We will test your classifier with the following command.
python dataClassifier.py -c 1vr -t 800 -s 200 -k 4 -d d2 -f
Evaluation: If your new features give you a test accuracy exceeding 85% using the command above, you will get 3 marks. Accuracy exceeding 70% will get 2 marks and accuracy more than 50% will get 1 mark
Note: Using comments in your code, briefly explain the working of your EnhancedFeatureExtractorDigit()
.
AutoGrader Script for this task is as follows.
python autograder.py -t 4
You are expected to work on this assignment by yourself. You may
not consult with your classmates or anybody else about their
solutions. You are also not to look at solutions to this assignment or
related ones on the Internet. You are allowed to use resources on the
Internet for programming (say to understand a particular command or a
data structure), and also to understand concepts (so a Wikipedia page
or someone's lecture notes or a textbook can certainly be
consulted).

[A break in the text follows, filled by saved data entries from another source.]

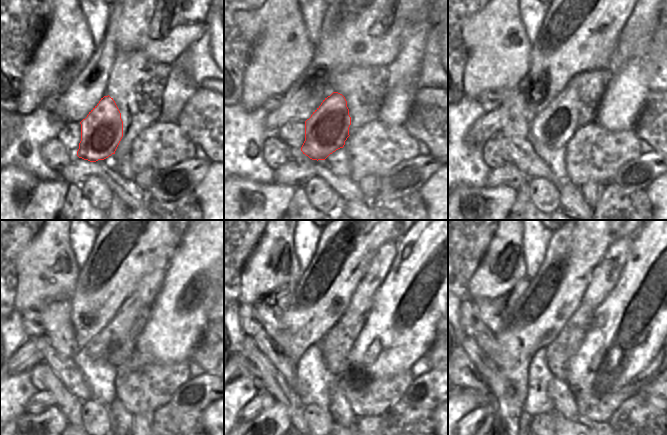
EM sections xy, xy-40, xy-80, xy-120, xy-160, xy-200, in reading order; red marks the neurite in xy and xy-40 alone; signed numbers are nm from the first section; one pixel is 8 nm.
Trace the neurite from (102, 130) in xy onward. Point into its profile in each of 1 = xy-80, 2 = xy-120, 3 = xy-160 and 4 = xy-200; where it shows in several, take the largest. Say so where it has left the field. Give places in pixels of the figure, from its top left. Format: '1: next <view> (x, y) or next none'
1: next xy-80 (554, 126)
2: next xy-120 (115, 343)
3: next xy-160 (362, 300)
4: next xy-200 (607, 272)

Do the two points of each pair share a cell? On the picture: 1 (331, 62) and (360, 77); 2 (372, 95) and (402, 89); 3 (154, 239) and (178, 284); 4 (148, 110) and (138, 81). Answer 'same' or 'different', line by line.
1: different
2: different
3: different
4: same

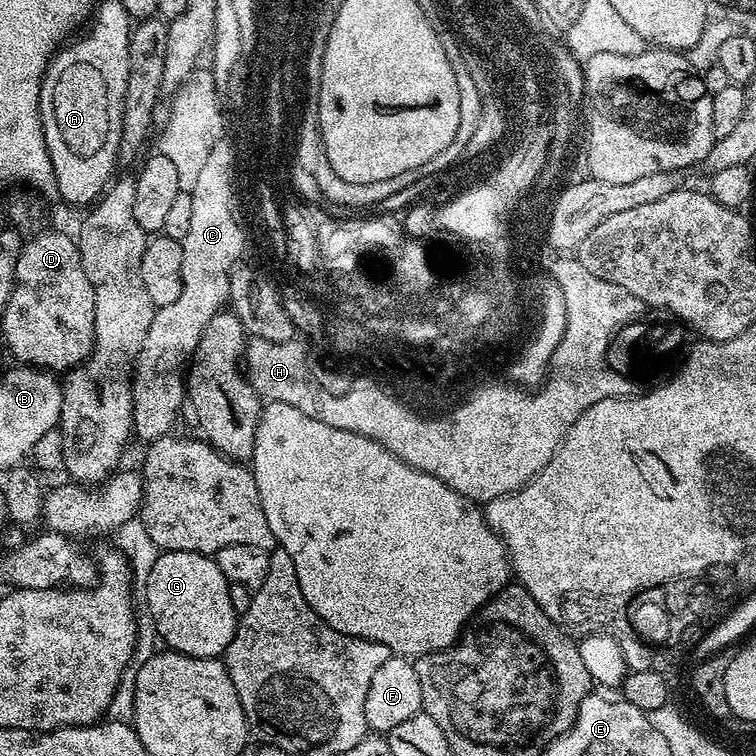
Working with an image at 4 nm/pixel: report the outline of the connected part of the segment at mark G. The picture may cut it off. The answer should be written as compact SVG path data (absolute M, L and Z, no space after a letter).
M165 552L154 563L150 578L146 587L146 602L149 603L150 614L156 624L156 635L173 652L181 652L187 656L198 658L223 657L225 650L236 633L238 608L232 605L233 589L228 579L218 570L215 559L212 556L203 556L201 552Z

However, you must list every resource you have
consulted or used in a file named references.txt
,
explaining exactly how the resource was used. Failure to list all
your sources will be considered an academic violation.
Be sure to write all the observations/explanations in the answers.txt
We have mentioned wherever there is such a requirement. Find the keyword 'answers.txt'
in the page.
Place all files in which you have written code in or modified in a
directory named la1-rollno
, where rollno
is your roll number (say 12345678). Tar and Gzip the directory to
produce a single compressed file
(say la1-12345678.tar.gz
). It must contain the
following files.
perceptron1vr.py
perceptron1v1.py
answers.txt
dataClassifier.py
plot_iterations.png
plot_training.png
references.txt
Submit this compressed file on Moodle, under Lab Assignment 1.